猛烈な豪雨だった。昨日のうちに、防風ネットカーテンを降ろしたのだけれど、強風はそれを吹き上げてしまい、子牛の寝床も濡れていた。無いよりはマシだったけど・・・。この強風のおかげで、船は欠航した。この船には、俺が注文した餌が2トン乗っている。片道日帰り航海になったら、その餌を受け取ることが出来ない。だって、ユニックは車検に出す為に、船に乗せなければならないから・・・。どうすれば良いのだ?
 波予報を見ると、明日の波は今日より高く、たぶん欠航するけど。
 
 大型扇風機は、こんな日でも牛床をを乾かしてくれた。降り込む雨を防ぐために、板を縛り付けた。雨の中作業していたら、ずぶ濡れになった。
 こんな嵐の日に、牛の発情観察に行っても、牛は藪の中から出てこないし、エサ箱は水浸しだし、発情行動はしないし、仮に発情を発見しても種付けが出来ない。と言うことで、午前中は、早上がりしてもらった。

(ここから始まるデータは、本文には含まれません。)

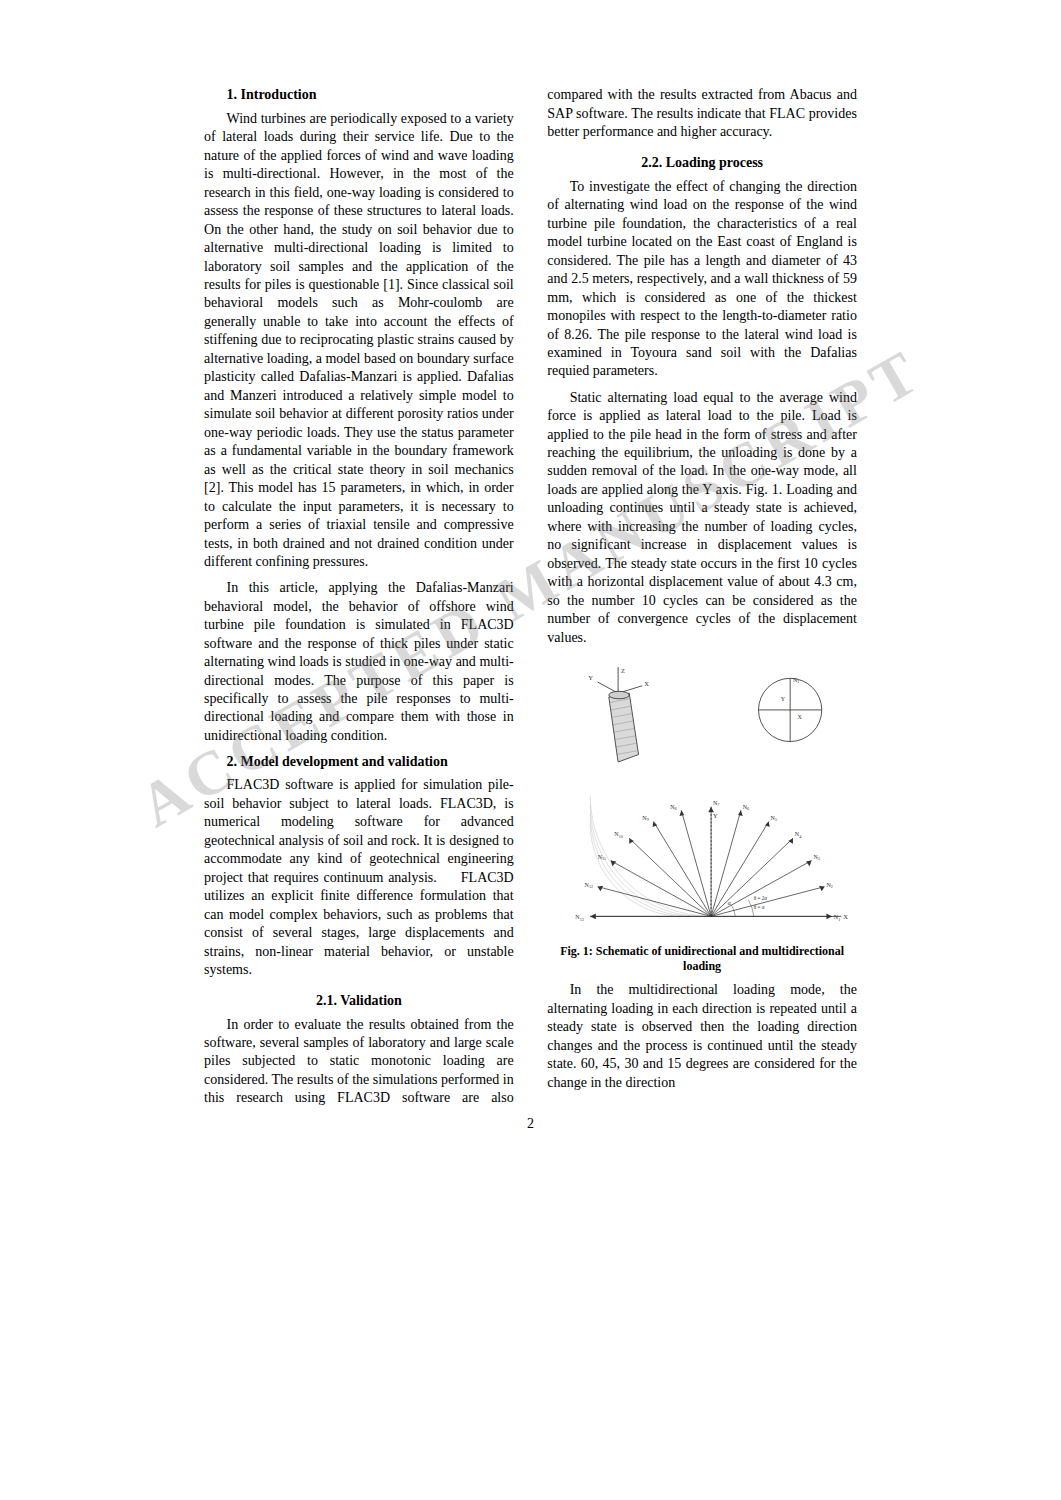ACCEPTED MANUSCRIPT
1. Introduction
Wind turbines are periodically exposed to a variety of lateral loads during their service life. Due to the nature of the applied forces of wind and wave loading is multi-directional. However, in the most of the research in this field, one-way loading is considered to assess the response of these structures to lateral loads. On the other hand, the study on soil behavior due to alternative multi-directional loading is limited to laboratory soil samples and the application of the results for piles is questionable [1]. Since classical soil behavioral models such as Mohr-coulomb are generally unable to take into account the effects of stiffening due to reciprocating plastic strains caused by alternative loading, a model based on boundary surface plasticity called Dafalias-Manzari is applied. Dafalias and Manzeri introduced a relatively simple model to simulate soil behavior at different porosity ratios under one-way periodic loads. They use the status parameter as a fundamental variable in the boundary framework as well as the critical state theory in soil mechanics [2]. This model has 15 parameters, in which, in order to calculate the input parameters, it is necessary to perform a series of triaxial tensile and compressive tests, in both drained and not drained condition under different confining pressures.
In this article, applying the Dafalias-Manzari behavioral model, the behavior of offshore wind turbine pile foundation is simulated in FLAC3D software and the response of thick piles under static alternating wind loads is studied in one-way and multi-directional modes. The purpose of this paper is specifically to assess the pile responses to multi-directional loading and compare them with those in unidirectional loading condition.
2. Model development and validation
FLAC3D software is applied for simulation pile-soil behavior subject to lateral loads. FLAC3D, is numerical modeling software for advanced geotechnical analysis of soil and rock. It is designed to accommodate any kind of geotechnical engineering project that requires continuum analysis. FLAC3D utilizes an explicit finite difference formulation that can model complex behaviors, such as problems that consist of several stages, large displacements and strains, non-linear material behavior, or unstable systems.
2.1. Validation
In order to evaluate the results obtained from the software, several samples of laboratory and large scale piles subjected to static monotonic loading are considered. The results of the simulations performed in this research using FLAC3D software are also compared with the results extracted from Abacus and SAP software. The results indicate that FLAC provides better performance and higher accuracy.
2.2. Loading process
To investigate the effect of changing the direction of alternating wind load on the response of the wind turbine pile foundation, the characteristics of a real model turbine located on the East coast of England is considered. The pile has a length and diameter of 43 and 2.5 meters, respectively, and a wall thickness of 59 mm, which is considered as one of the thickest monopiles with respect to the length-to-diameter ratio of 8.26. The pile response to the lateral wind load is examined in Toyoura sand soil with the Dafalias requied parameters.
Static alternating load equal to the average wind force is applied as lateral load to the pile. Load is applied to the pile head in the form of stress and after reaching the equilibrium, the unloading is done by a sudden removal of the load. In the one-way mode, all loads are applied along the Y axis. Fig. 1. Loading and unloading continues until a steady state is achieved, where with increasing the number of loading cycles, no significant increase in displacement values is observed. The steady state occurs in the first 10 cycles with a horizontal displacement value of about 4.3 cm, so the number 10 cycles can be considered as the number of convergence cycles of the displacement values.
Z Y X N1 Y X X Y N1 N2 N3 N4 N5 N6 N7 N8 N9 N10 N11 N12 N13 α θ = 2α θ = α
Fig. 1: Schematic of unidirectional and multidirectional loading
In the multidirectional loading mode, the alternating loading in each direction is repeated until a steady state is observed then the loading direction changes and the process is continued until the steady state. 60, 45, 30 and 15 degrees are considered for the change in the direction
2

 俺も、家に帰って濡れた服を着替え、映画なんぞ観て時間をつぶした。
 午後から雨は上がった。早めに牛舎に行ってみたら、牛温恵から駆けつけメールが届いた。何日か前にも、駆けつけメールが来たけど、その後収まってしまったおたけだ。確かに、今日は産気づいている。難産でなさそうなので、先に哺乳ロボット小屋の世話から始めた。
「もう、鼻先も見えてるよ。」
と聞いて、もう一度見に行った。すでに、二次破水もしていた。
 お産は、自然に生ませるのが良いという意見も多い。でも、自力では生めないほどの難産も、結構な確率であるのだから、俺はある程度の段階まで進んだら、助産するようにしている。それに、お産に時間がかかると、子牛の体力が失われ、ミルクを飲むのに時間がかかりすぎる。
 足がそれほど太くなかったから、産科テープをかけて、滑車を使わずに引っ張った。生まれたのは、普通サイズの雄だった。ノックアウト99という初乳製剤を飲ませ、人工初乳も飲ませた。元気が良い!